What is a fund manager?
Investment funds help multiple investors benefit from economies of scale that can generate higher returns. A fund manager is a specialised financial manager responsible for making sure that accurate accounting records are kept for investment funds. You could also be involved with implementing investment strategies and managing trading activities.
This high profile financial services role is most commonly available in private equity companies.
How do I achieve it?
Entry positions in the fund accounting industry are available for graduates, although employers will expect fund managers to be qualified and a member of a professional accountancy body such as ACCA. Accountants already working in more junior or general roles can research the benefits of upskilling to help them focus their skills to secure a specialised role such as fund management.
Students interested in a career in fund management will find the following ACCA Strategic Professional Options exams extremely valuable:
- Advanced Financial Management (AFM)
- Advanced Taxation (ATX)
Frequently asked questions
Funds management is generally not an entry-level role.
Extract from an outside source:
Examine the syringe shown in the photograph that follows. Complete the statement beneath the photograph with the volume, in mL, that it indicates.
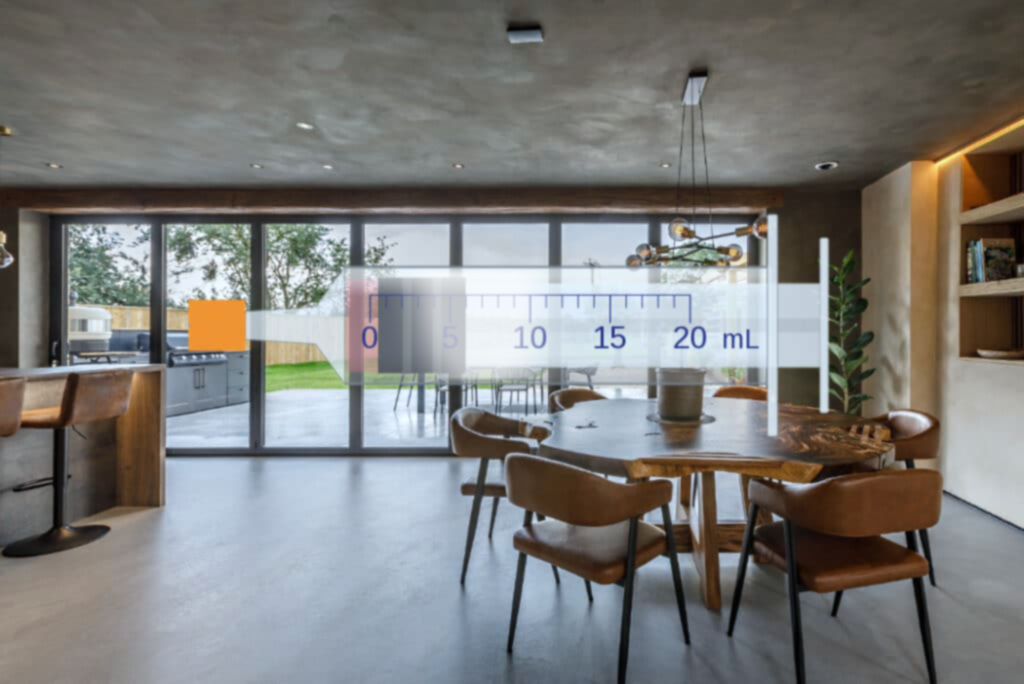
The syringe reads 0.5 mL
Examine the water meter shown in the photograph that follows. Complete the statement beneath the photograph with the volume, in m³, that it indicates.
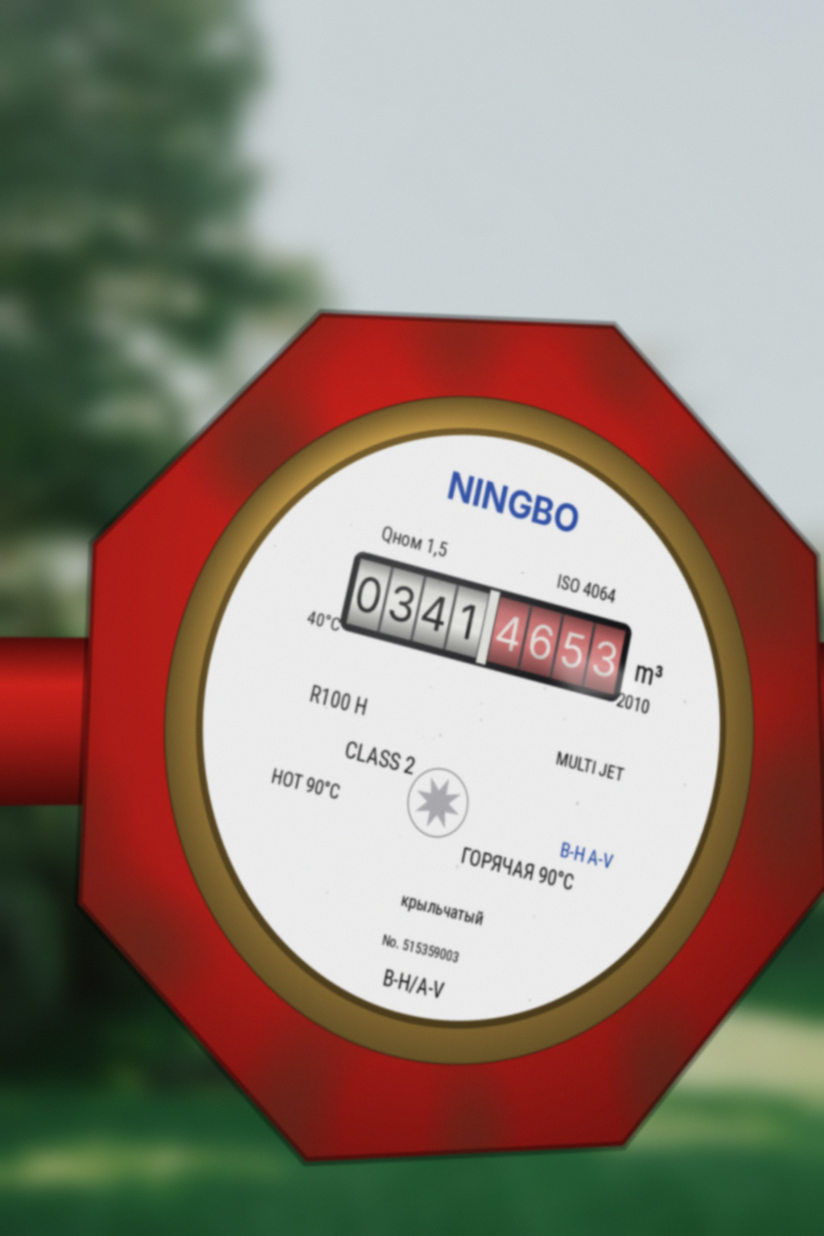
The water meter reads 341.4653 m³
Most professionals enter through graduate schemes or junior finance roles and progress into funds management after gaining experience in investment analysis, finance, or accounting.
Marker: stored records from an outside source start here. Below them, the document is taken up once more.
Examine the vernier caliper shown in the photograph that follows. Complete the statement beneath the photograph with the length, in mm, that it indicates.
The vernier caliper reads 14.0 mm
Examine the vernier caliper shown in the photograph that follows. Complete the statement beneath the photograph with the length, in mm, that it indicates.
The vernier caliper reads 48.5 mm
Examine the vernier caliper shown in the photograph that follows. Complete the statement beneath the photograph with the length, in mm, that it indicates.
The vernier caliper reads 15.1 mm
Funds management is highly analytical. It involves evaluating financial data, market trends, economic indicators, and company performance to make informed investment decisions and optimise returns.
Yes, funds managers often work globally. Many manage international portfolios and consider global markets, currencies, and economic conditions when making investment decisions.
Relevant qualifications include degrees in finance, economics, or accounting, as well as professional qualifications such as CFA, ACA, ACCA, or CIMA. The ACCA Qualification is a strong foundation for developing accounting, financial reporting, and analytical skills that can support progression into funds and investment management roles. Strong numerical and analytical skills are essential.
Funds management is more finance and investment-focused than traditional accounting, but modern accountants play an increasingly broad role across both disciplines. The ACCA Qualification reflects this by developing strong technical accounting, financial reporting, and analytical skills that are widely used in finance, business decision-making, and investment-focused roles.
Funds managers are typically employed in asset management firms, investment banks, pension funds, insurance companies, hedge funds, and wealth management organisations.
Funds managers manage risk by diversifying portfolios, analysing market volatility, using financial models, and adjusting asset allocations based on economic conditions and investment objectives.
Students can start preparing early by studying finance or accounting, securing apprenticeships or internships, and building analytical skills. Entry into funds management usually comes after early-career roles in investment analysis, banking, or accounting.